Myanmar rebels deny attack on Red Cross-protected refugees
YANGON, Myanmar (AP) -- Kokang ethnic rebels battling Myanmar forces in the country's north denied several government accusations Sunday, including that they attacked a Red Cross-flagged truck that was carrying refugees fleeing fighting in the area.
Kokang spokesman Htun Myat Lin said the report by state media of Saturday's attack was not true, and that his group did not even have forces in the area of the alleged ambush.
The state-run Myanma Ahlin newspaper reported that the rebels used heavy weapons to attack a truck carrying 15 refugees, wounding five people, including a TV cameraman from state-run Myanma Radio and Television and a Myanmar Red Cross volunteer.
The two sides traded similar accusations about an attack Tuesday on a seven-car Myanmar Red Cross convoy carrying 100 people that wounded a driver and another volunteer. The Kokang special region, which lies near the border with China, is difficult to access, and verifying claims by either side is difficult.

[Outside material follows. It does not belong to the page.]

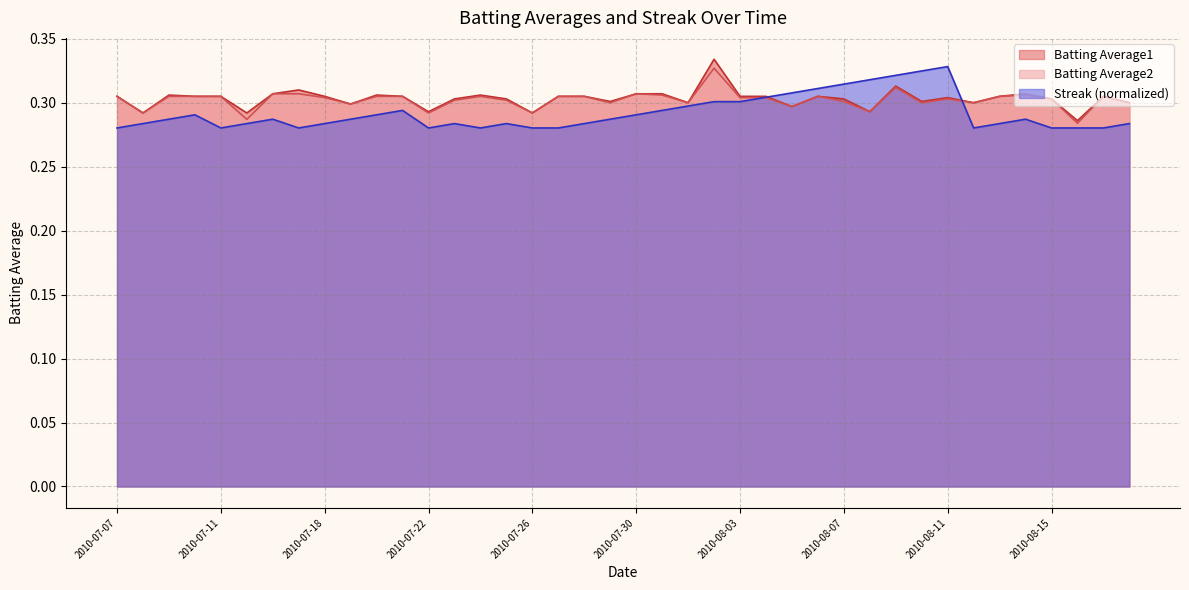

How many interior local valleys does the Batting Average2 series have?

12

"This is the second time the government has spread this kind of propaganda," Htun Myat Lin said by phone.
He also denied accusations made to reporters Saturday by a senior Myanmar military official that other ethnic rebel groups were joining the Kokang in combat against the government.
"They are not supporting us materially nor are they are joining the fight, though they are our close allies," Htun Myat Lin said.
He denied as well an assertion by the military official, Lt. Gen. Mya Tun Oo, that the Kokang rebels were paying former Chinese soldiers to join them and provide military training, saying that China does not support them and that they have no contact with China.
Htun Myat Lin said government forces pounded Kokang outposts Saturday using MIG-29 fighters and Mi-35 attack helicopters, resulting in the burning of several houses and villages.
More than 50 military troops and 70 Kokang rebels have been killed in fighting since Feb. 9, according to the government.
The president of the Myanmar Red Cross, Tha Hla Shwe, said he was "very much disturbed by this second attack on a Red Cross vehicle."
"It is unacceptable that Red Cross volunteers carrying out their humanitarian function are targeted. Even though I don't know who was responsible for the attack, I would like to strongly request all parties not to attack Red Cross personnel and civilians," he said.